People love to talk about management skills and how things should be, but in my experience the autonomy to have that freedom is greatly lost upon the manager. At every level of management you'll be barking down orders as a transitory and the main difference is how you do or do not get buy-in from your reports - and often it is next to impossible to gain that buy-in (more work! longer hours! emergency pragmatic fix for an administrative problem!), which is why you're the one presenting the task.


At 2.25% I'm not sure it will ever make financial sense for me to move. Upsides and downsides to that.


The thing that seemed to work best for me was reaching out to dev shops in my area and starting a conversation even if they didn't have a position posted. Go to meetups and talk to people, join their discord, etc... and job fairs, as lame as they seem, produced contacts for me that are still reaching out "just in case" even though I found a position eventually.

What's old is new again. Get those soft skills warmed up and go out and shake hands.


Job fairs are super underrated. When my spouse and I were a bit in flux years back for where we were going to live long-term, we ended up living in the city where we met which is very much not a tech hub - only a few big companies that hire engineers - despite spouse applying to various places in SF, Denver, and Seattle.

He landed the local job first by going to a career fair that I randomly discovered on Twitter. Affected the whole trajectory of our life.


I believe they're the current "cheat code" to the hiring process. If you get called up for an interview after talking to a company at a career fair, there's a good inclination that you have already passed or at least have a leg up on the "culture fit" part of the interview.

With hundreds to thousands of people spamming every job posting under the sun the second it is posted, just getting your credentials read by a human is a major barrier right now that career fairs help alleviate.


Belated reply for posterity: another cheat code for job fairs is pre-researching the companies there.

Typically, attending companies are listed (or you can ask an organizer for a list).

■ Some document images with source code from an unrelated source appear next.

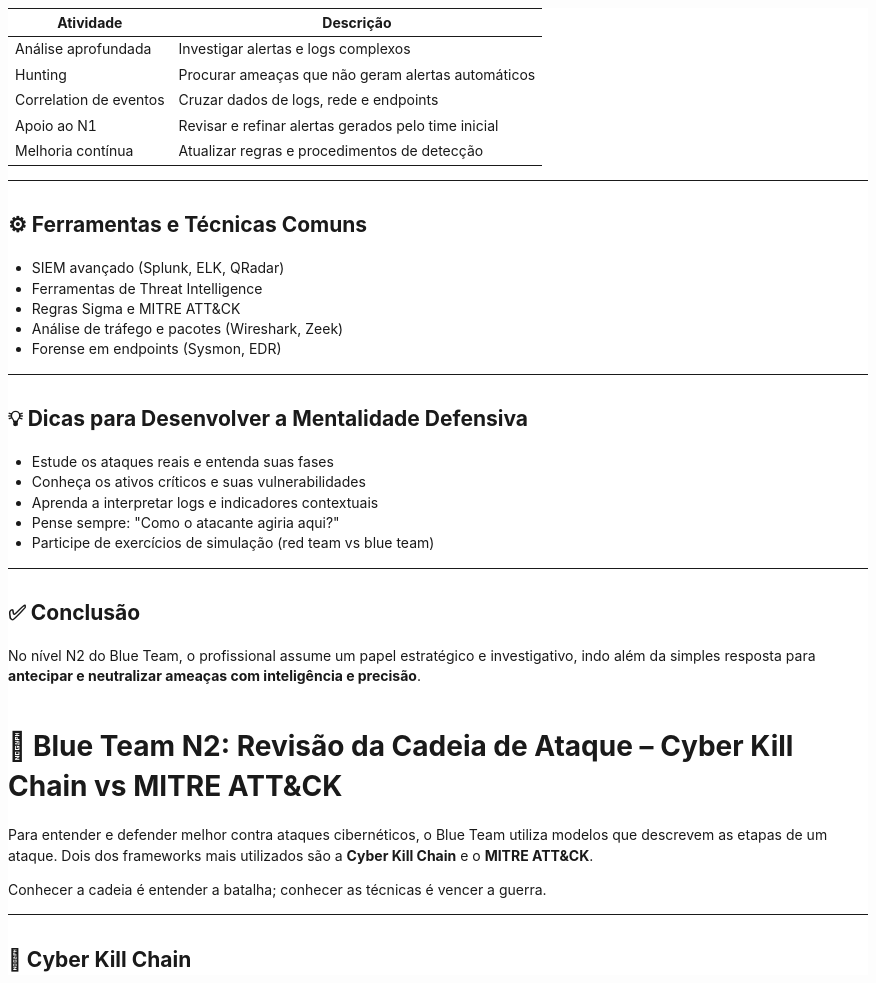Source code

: | Atividade                 | Descrição                                           |
|---------------------------|-----------------------------------------------------|
| Análise aprofundada       | Investigar alertas e logs complexos                 |
| Hunting                   | Procurar ameaças que não geram alertas automáticos |
| Correlation de eventos    | Cruzar dados de logs, rede e endpoints               |
| Apoio ao N1               | Revisar e refinar alertas gerados pelo time inicial |
| Melhoria contínua         | Atualizar regras e procedimentos de detecção         |

---

## ⚙️ Ferramentas e Técnicas Comuns

- SIEM avançado (Splunk, ELK, QRadar)  
- Ferramentas de Threat Intelligence  
- Regras Sigma e MITRE ATT&CK  
- Análise de tráfego e pacotes (Wireshark, Zeek)  
- Forense em endpoints (Sysmon, EDR)

---

## 💡 Dicas para Desenvolver a Mentalidade Defensiva

- Estude os ataques reais e entenda suas fases  
- Conheça os ativos críticos e suas vulnerabilidades  
- Aprenda a interpretar logs e indicadores contextuais  
- Pense sempre: "Como o atacante agiria aqui?"  
- Participe de exercícios de simulação (red team vs blue team)

---

## ✅ Conclusão

No nível N2 do Blue Team, o profissional assume um papel estratégico e investigativo, indo além da simples resposta para **antecipar e neutralizar ameaças com inteligência e precisão**.

# 🔵 Blue Team N2: Revisão da Cadeia de Ataque – Cyber Kill Chain vs MITRE ATT&CK

Para entender e defender melhor contra ataques cibernéticos, o Blue Team utiliza modelos que descrevem as etapas de um ataque. Dois dos frameworks mais utilizados são a **Cyber Kill Chain** e o **MITRE ATT&CK**.

Conhecer a cadeia é entender a batalha; conhecer as técnicas é vencer a guerra.

---

## 🔗 Cyber Kill Chain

Do some quick searching and type up a summary.

Company name. What they do. 1-2 questions. Emphasis on companies you've never heard of!

You'd be amazed how many doors open when you walk up to a recruiter for a small, specialized company and know exactly who they are and what market they're in. (Remember: that poor person has probably spent all day explaining that to everyone else)


I completely agree with you. All the best jobs I've had have come from personal relationships.


Recently went on the market after my employer of 16 years went to shit. Got lucky with a hybrid gig that is really WFH 98% of the time after 120 applications and 26 interviews spread out over 15 companies. It was a roller coaster that I do not recommend.